■ Written task ■
Answer these from the journal passage on adventure below:
(a) How many senses of "adventure" does the quoted dictionary entry list?
(b) What was the co-worker's first response on hearing about the introvert-or-extrovert test?
(c) According to the passage, what kind of person does it take to negotiate the turbulence of romantic eras?

■ Excerpt to read ■
Still trying to work this out for myself, as I have not been a risk-taker by history: 

MS Word Dictionary: adventure-(noun).  1. exciting experience: an exciting or extraordinary event or series of events.  2. bold undertaking: an undertaking involving uncertainty and risk.  3. involvement in bold undertakings: the participation or willingness to participate in things that involve uncertainty and risk.  4. financial speculation: a risky or speculative financial undertaking.

Okay, that’s the last of the logic involved: just personal journaling from this point forward.

I remember that I told a co-worker once that I was giving myself a psychological test to learn whether I was an introvert or an extrovert.  She was definitely an introvert; her response was a prim smile.  It took me five minutes before I understood. I said, “If I was an introvert, I wouldn’t have told you about taking the test.”  Needless to say: she laughed.

I remember reading once that romantic people do not survive romantic eras very well.  It takes a pragmatist to negotiate the turbulence.

■ Dataset excerpt ■
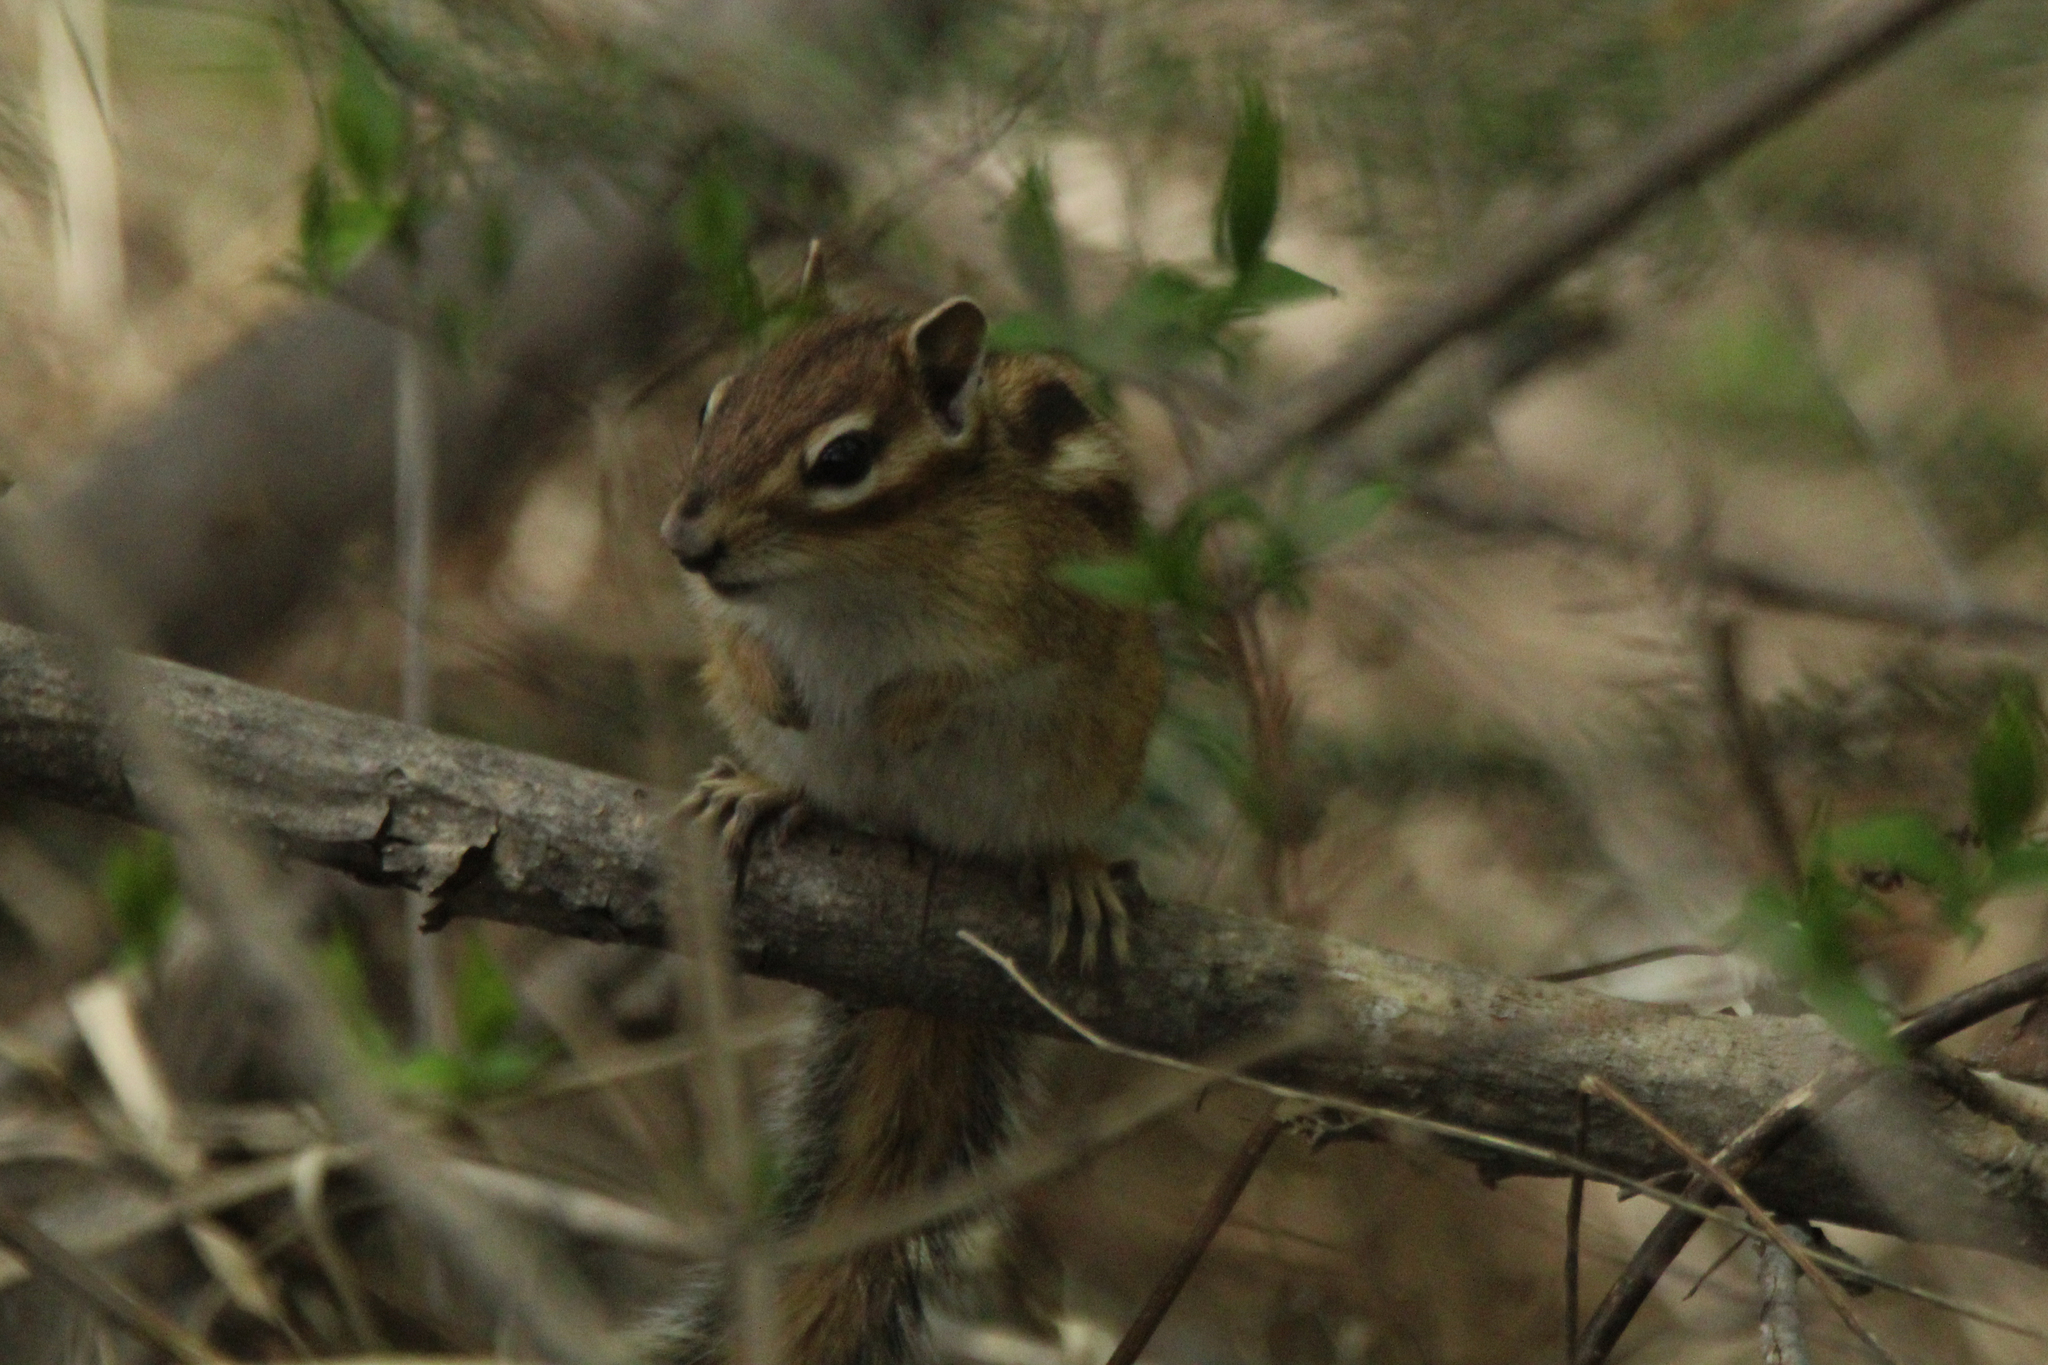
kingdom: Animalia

■ Result ■
(a) Four.
(b) A prim smile.
(c) A pragmatist.